• Provided passage
-------

39. Combination Sum

Problem Description

This problem presents us with a challenge: given a list of distinct integers called candidates and a target integer called target, we need to find all unique combinations of these candidates that add up to the target. The crucial part to note is that each number from candidates can be used repeatedly––an unlimited number of times.

A combination is considered unique if the count of at least one of the numbers in it differs from that in any other combination. The result can be in any order and doesn't have to be sorted.

To narrow down the possibilities, the problem assures us that the total number of unique combinations won't exceed 150 for the input provided.

Intuition

The intuition behind solving this problem involves employing a classic backtracking approach called Depth-First Search (DFS). The idea is to explore all possible combinations that can add up to the target by building them incrementally and backtracking whenever we either achieve the target sum or exceed it.

1. Sorting Candidates: We start by sorting the list of candidates. While not necessary for the solution's correctness, this step can optimize the process by allowing us to stop early when the current candidate exceeds the remaining target sum.

2. DFS Function: We define a recursive function, dfs, to explore different combinations. The function takes two parameters: i representing the index of the current candidate and s for the remaining sum we need to reach the target. Within this function, we have two base cases:

   • If s becomes 0, we've found a valid combination and add a copy of the current combination to the list of answers.
   • If i is out of bounds or the current candidate exceeds s, we cannot make a combination with the present choices and need to backtrack.

3. Exploring Candidates: At each step, we have two choices:

   • Skip the current candidate and proceed to the next one using dfs(i + 1, s).

-------

• Information provided
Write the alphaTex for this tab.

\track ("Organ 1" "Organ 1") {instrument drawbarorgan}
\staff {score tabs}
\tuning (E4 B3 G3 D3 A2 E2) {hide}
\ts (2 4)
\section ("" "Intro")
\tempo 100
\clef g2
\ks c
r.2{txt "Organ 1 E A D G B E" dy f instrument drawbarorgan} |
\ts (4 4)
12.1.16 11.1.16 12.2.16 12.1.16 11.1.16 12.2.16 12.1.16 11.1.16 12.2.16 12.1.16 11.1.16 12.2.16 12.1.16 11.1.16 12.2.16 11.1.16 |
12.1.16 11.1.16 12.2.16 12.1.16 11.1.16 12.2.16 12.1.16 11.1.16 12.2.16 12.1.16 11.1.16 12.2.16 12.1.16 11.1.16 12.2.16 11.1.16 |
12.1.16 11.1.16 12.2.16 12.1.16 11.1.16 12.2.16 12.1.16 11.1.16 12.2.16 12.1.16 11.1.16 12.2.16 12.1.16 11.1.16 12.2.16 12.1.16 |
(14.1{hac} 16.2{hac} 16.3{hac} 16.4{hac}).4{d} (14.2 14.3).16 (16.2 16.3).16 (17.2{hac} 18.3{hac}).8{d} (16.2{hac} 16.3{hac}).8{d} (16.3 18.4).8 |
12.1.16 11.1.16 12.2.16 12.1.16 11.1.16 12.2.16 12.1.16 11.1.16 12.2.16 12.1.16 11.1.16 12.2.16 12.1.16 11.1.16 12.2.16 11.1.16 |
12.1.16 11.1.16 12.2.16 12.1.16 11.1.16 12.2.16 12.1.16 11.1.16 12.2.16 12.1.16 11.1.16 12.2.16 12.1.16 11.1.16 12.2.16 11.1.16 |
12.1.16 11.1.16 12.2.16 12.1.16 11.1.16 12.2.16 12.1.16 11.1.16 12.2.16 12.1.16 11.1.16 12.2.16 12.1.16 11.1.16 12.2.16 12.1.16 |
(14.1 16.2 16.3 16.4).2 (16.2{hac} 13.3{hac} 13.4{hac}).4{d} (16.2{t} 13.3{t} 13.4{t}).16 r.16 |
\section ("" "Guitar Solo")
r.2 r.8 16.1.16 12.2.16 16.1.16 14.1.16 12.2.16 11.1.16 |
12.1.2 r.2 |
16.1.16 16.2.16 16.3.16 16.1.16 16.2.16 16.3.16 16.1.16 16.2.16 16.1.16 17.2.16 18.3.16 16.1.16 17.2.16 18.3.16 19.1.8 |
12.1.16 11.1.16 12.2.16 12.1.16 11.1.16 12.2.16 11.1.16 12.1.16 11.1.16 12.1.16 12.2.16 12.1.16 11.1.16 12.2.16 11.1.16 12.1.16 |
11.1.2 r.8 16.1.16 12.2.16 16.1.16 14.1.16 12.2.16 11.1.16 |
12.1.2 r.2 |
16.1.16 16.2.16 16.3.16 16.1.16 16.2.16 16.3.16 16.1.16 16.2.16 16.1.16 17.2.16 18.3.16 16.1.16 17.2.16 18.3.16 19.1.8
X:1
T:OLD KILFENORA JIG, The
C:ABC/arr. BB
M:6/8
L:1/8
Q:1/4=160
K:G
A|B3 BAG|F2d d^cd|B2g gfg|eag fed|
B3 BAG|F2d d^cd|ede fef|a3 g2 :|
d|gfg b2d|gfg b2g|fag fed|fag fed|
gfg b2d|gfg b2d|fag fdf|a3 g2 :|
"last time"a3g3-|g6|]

-------

• Work to complete
(1) In the Combination Sum walkthrough, how many times may each number from candidates be used in a combination?
(2) Using the Combination Sum walkthrough, explain why the list of candidates is sorted first.

• Solutions per task
(1) An unlimited number of times.

(2) Sorting isn't needed for the solution to be correct. It optimizes the process because the search can stop early once the current candidate exceeds the remaining target sum.